Jorge Mario Bergoglio is elected Pope on March 13, 2013, and takes the name Francis — the first pope to take the name of the saint from Assisi, the man who stripped naked in a courtyard and walked out into the world with nothing.

The choice of name is a statement before any words have been spoken.

Francis arrives on the balcony of St. Peter's without the traditional red mozzetta over his white cassock. He bows to the crowd before they bow to him. He asks them to pray for him before he prays for them. He takes the ordinary bus back to the guesthouse rather than the papal car.

These are gestures. They accumulate into something larger: a papacy that is consistently, deliberately reorienting the church's public identity toward the poor, the marginalized, the excluded — in deliberate echo of the man whose name he took.

His document Laudato Si on care for creation, his document Amoris Laetitia on family and pastoral accompaniment, his consistent focus on the church as a field hospital rather than a customs office — these are attempts to embody the aggiornamento that John XXIII called for, applied to the specific crises of the twenty-first century.

The church he leads is in crisis — the abuse scandal, the financial corruption, the demographic collapse in the West, the cultural marginalization in places that were once Christendom.

Francis does not pretend otherwise. He names the failures. He opens windows.

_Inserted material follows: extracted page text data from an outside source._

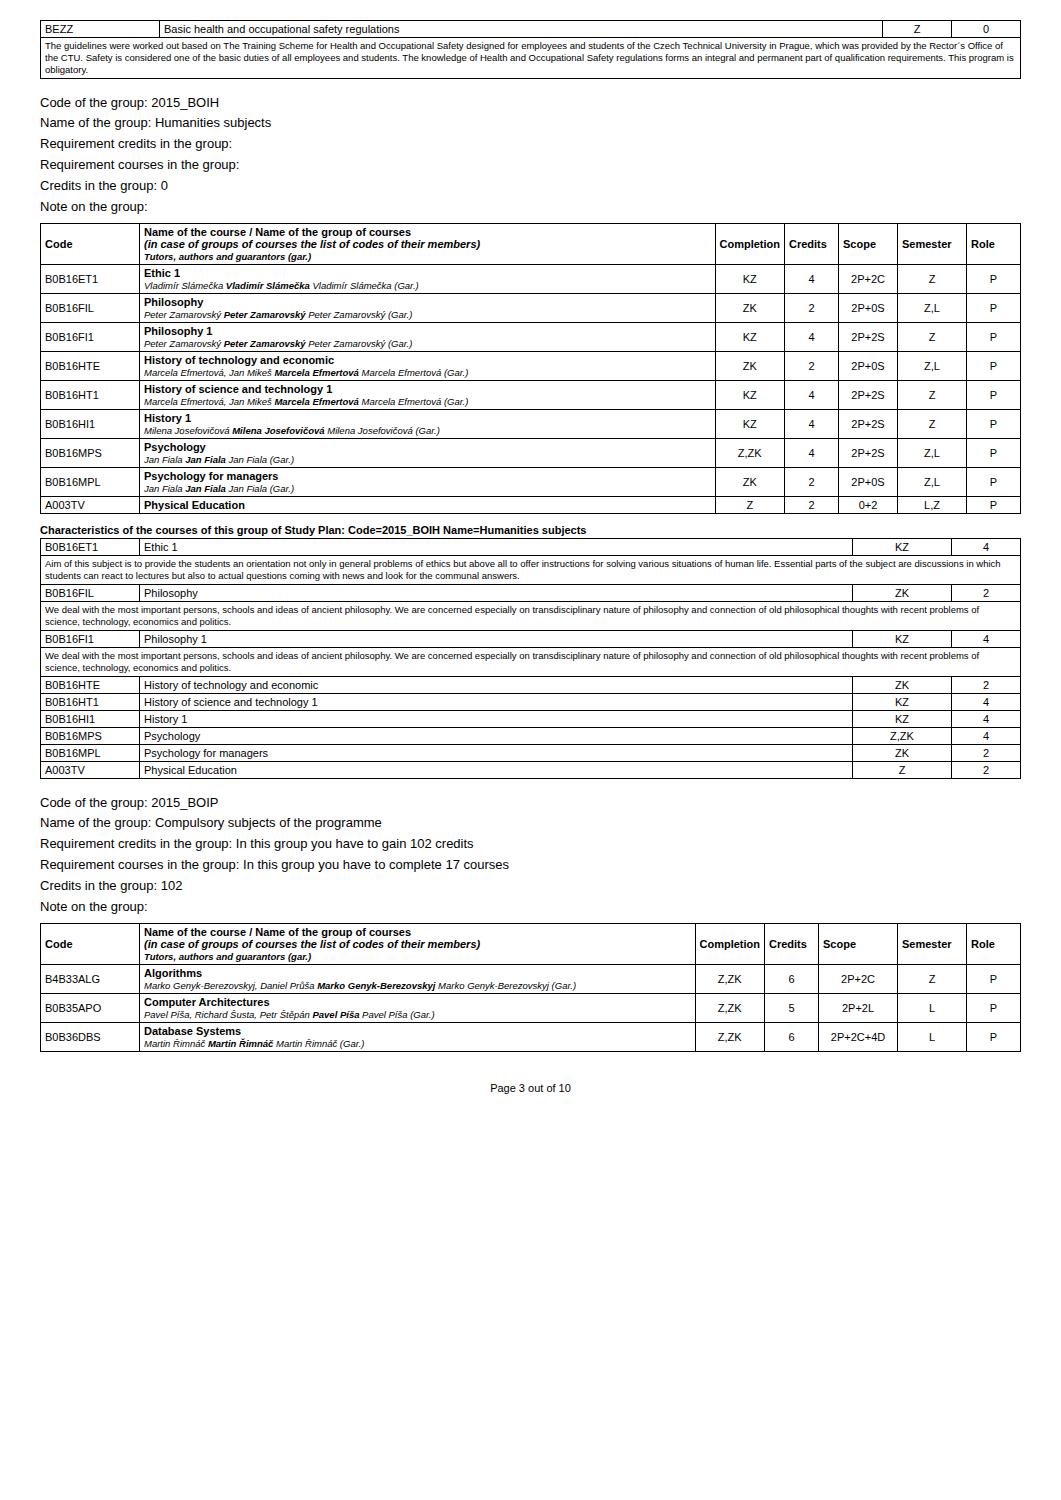| BEZZ | Basic health and occupational safety regulations | Z | 0 |
| The guidelines were worked out based on The Training Scheme for Health and Occupational Safety designed for employees and students of the Czech Technical University in Prague, which was provided by the Rector´s Office of the CTU. Safety is considered one of the basic duties of all employees and students. The knowledge of Health and Occupational Safety regulations forms an integral and permanent part of qualification requirements. This program is obligatory. |
Code of the group: 2015_BOIH
Name of the group: Humanities subjects
Requirement credits in the group:
Requirement courses in the group:
Credits in the group: 0
Note on the group:
| Code | Name of the course / Name of the group of courses (in case of groups of courses the list of codes of their members) Tutors, authors and guarantors (gar.) | Completion | Credits | Scope | Semester | Role |
| --- | --- | --- | --- | --- | --- | --- |
| B0B16ET1 | Ethic 1 Vladimír Slámečka Vladimír Slámečka Vladimír Slámečka (Gar.) | KZ | 4 | 2P+2C | Z | P |
| B0B16FIL | Philosophy Peter Zamarovský Peter Zamarovský Peter Zamarovský (Gar.) | ZK | 2 | 2P+0S | Z,L | P |
| B0B16FI1 | Philosophy 1 Peter Zamarovský Peter Zamarovský Peter Zamarovský (Gar.) | KZ | 4 | 2P+2S | Z | P |
| B0B16HTE | History of technology and economic Marcela Efmertová, Jan Mikeš Marcela Efmertová Marcela Efmertová (Gar.) | ZK | 2 | 2P+0S | Z,L | P |
| B0B16HT1 | History of science and technology 1 Marcela Efmertová, Jan Mikeš Marcela Efmertová Marcela Efmertová (Gar.) | KZ | 4 | 2P+2S | Z | P |
| B0B16HI1 | History 1 Milena Josefovičová Milena Josefovičová Milena Josefovičová (Gar.) | KZ | 4 | 2P+2S | Z | P |
| B0B16MPS | Psychology Jan Fiala Jan Fiala Jan Fiala (Gar.) | Z,ZK | 4 | 2P+2S | Z,L | P |
| B0B16MPL | Psychology for managers Jan Fiala Jan Fiala Jan Fiala (Gar.) | ZK | 2 | 2P+0S | Z,L | P |
| A003TV | Physical Education | Z | 2 | 0+2 | L,Z | P |
Characteristics of the courses of this group of Study Plan: Code=2015_BOIH Name=Humanities subjects
| B0B16ET1 | Ethic 1 | KZ | 4 |
| Aim of this subject is to provide the students an orientation not only in general problems of ethics but above all to offer instructions for solving various situations of human life. Essential parts of the subject are discussions in which students can react to lectures but also to actual questions coming with news and look for the communal answers. |
| B0B16FIL | Philosophy | ZK | 2 |
| We deal with the most important persons, schools and ideas of ancient philosophy. We are concerned especially on transdisciplinary nature of philosophy and connection of old philosophical thoughts with recent problems of science, technology, economics and politics. |
| B0B16FI1 | Philosophy 1 | KZ | 4 |
| We deal with the most important persons, schools and ideas of ancient philosophy. We are concerned especially on transdisciplinary nature of philosophy and connection of old philosophical thoughts with recent problems of science, technology, economics and politics. |
| B0B16HTE | History of technology and economic | ZK | 2 |
| B0B16HT1 | History of science and technology 1 | KZ | 4 |
| B0B16HI1 | History 1 | KZ | 4 |
| B0B16MPS | Psychology | Z,ZK | 4 |
| B0B16MPL | Psychology for managers | ZK | 2 |
| A003TV | Physical Education | Z | 2 |
Code of the group: 2015_BOIP
Name of the group: Compulsory subjects of the programme
Requirement credits in the group: In this group you have to gain 102 credits
Requirement courses in the group: In this group you have to complete 17 courses
Credits in the group: 102
Note on the group:
| Code | Name of the course / Name of the group of courses (in case of groups of courses the list of codes of their members) Tutors, authors and guarantors (gar.) | Completion | Credits | Scope | Semester | Role |
| --- | --- | --- | --- | --- | --- | --- |
| B4B33ALG | Algorithms Marko Genyk-Berezovskyj, Daniel Průša Marko Genyk-Berezovskyj Marko Genyk-Berezovskyj (Gar.) | Z,ZK | 6 | 2P+2C | Z | P |
| B0B35APO | Computer Architectures Pavel Píša, Richard Šusta, Petr Štěpán Pavel Píša Pavel Píša (Gar.) | Z,ZK | 5 | 2P+2L | L | P |
| B0B36DBS | Database Systems Martin Řimnáč Martin Řimnáč Martin Řimnáč (Gar.) | Z,ZK | 6 | 2P+2C+4D | L | P |
Page 3 out of 10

Whether the windows stay open after him remains to be seen.


I prefer a Church which is bruised, hurting and dirty because it has been out on the streets, rather than a Church which is unhealthy from being confined.

Pope Francis, Evangelii Gaudium, 2013 AD

Luke 15:4

Which of you men, if you had one hundred sheep, and lost one of them, wouldn't leave the ninety-nine in the wilderness, and go after the one that was lost, until he found it?


Francis prefers a bruised church that has been in the streets to a clean church that has been safely inside.

The church that goes nowhere gets hurt by nothing and helps no one. The church that goes — into the hard places, the messy places, the places where the lost actually are — comes back bruised, dirty, changed.

Jesus left the ninety-nine to go after the one. He came back with the one and the smell of the hillside on him.

The institutional church has spent much of its history trying to stay clean — to maintain the standard, protect the community, manage the brand. The shepherd leaves the flock to go after the lost one.

Where is the one that is lost in your world? And what is the bruising that going after them would cost you?